> Text excerpt
Alright–let me preface this little rant by saying that I realise I was not put on this earth to judge and I try very, very hard not to be judgmental; and, generally speaking, I think I do a pretty damn good job of biting my tongue when it comes to commenting on the choices and tendencies of others.  Even when my friends are putting people down or passing judgment on them, I keep my mouth shut, because I know better than most that things are not always what they seem and all of us are human, and to comment on someone else’s life without knowing their full background, their private struggles, and their personal issues is really not something I feel it is okay to do.

That said, and I say this without any malice whatsoever, some people REALLY just evade my powers of understanding–case in point, the woman I am working with right now (yes I’m being naughty again and writing in my weblog from work!) who is probably the most obnoxious person I have ever met.  I referenced her in my first post–her name is Theresa, and ALL she talks about are material things and even the finances of other people!  It’s at times quite funny to me, but today, when I am hungover and had a very rough night, it is not funny, it is just annoying.

> Data lines
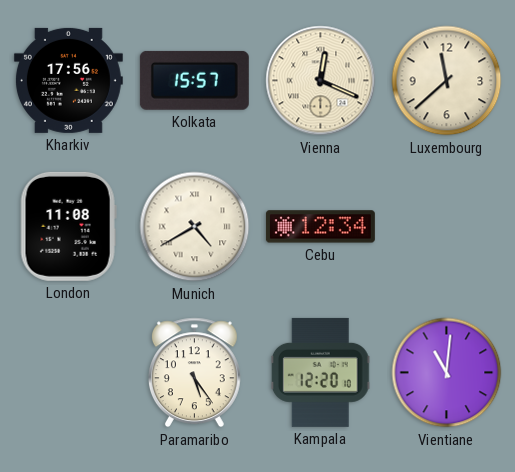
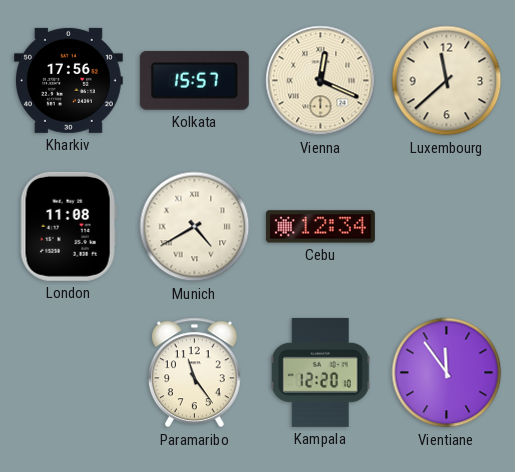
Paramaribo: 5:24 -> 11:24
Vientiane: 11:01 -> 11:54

> Short task A
In the blog excerpt, what is the name of the coworker the writer finds so obnoxious?
> Short task B
List the three things the blog excerpt says a person would need to know about someone before commenting on that person's life.
> Short task C
Carry on writing the blog excerpt about the coworker, picking up after its final sentence.

> Task output A
Theresa

> Task output B
- Their full background
- Their private struggles
- Their personal issues

> Task output C
Let me add that she is terribly judgmental and I would not say this if that were not the case…

but homegirl is a HOT MESS my friends.  Firstly, she is the most ostentatious person I have ever met (and if you knew my background, you would understand what a bold statement that is.)  There are few things more important to me than “keeping it real”, and I suppose that is one of the main reasons why this woman grates on my nerves so awfully.  For one, I was raised to believe that it is the epitome of low-class and completely unacceptable to discuss someone’s financial situation in any capacity–it’s not something I would ever do, and if/when people around me do it, I become terribly uncomfortable–yet she takes no notice of my apparent discomfort I suppose, because she continues to make comments (and ask questions!!) of this nature.  In fact, “comments of this nature” are the ONLY comments she makes.  Apparently, her mother failed to teach her that having class means striving to make those around you feel comfortable.

Secondly, her mode of dress is beyond gauche and really offends my eyes.  I know that sounds terribly bitchy, but there is really no other way of putting it.  I mean, par example, diamonds are a girl’s best friend and all, and I have nothing against them, but she wears diamonds that are so large (I think her engagement ring is probably about 4-5 carats) that I would be embarrassed to wear them.

And I hate to “go there”, but I cannot understand how someone can be so ignorant and tragic with our country’s financial sector/economy being in such a state; not to mention the fact that there are much, much more worthy things to spend money on than material goods.  How about starving children?  I know that sounds kind of cliché, but there are people starving all over the world and a  rather small amount of American dollars could help a number of them.  Or for those who are not into international charity, there are many things that could be done in the United States–how about donating to one’s alma mater?  It seems as though one’s karma would be well-served to celebrate the success a university prepared them for by providing an endowed scholarship so a student can have that same chance, or building a new library so students can be that much more prepared for future success.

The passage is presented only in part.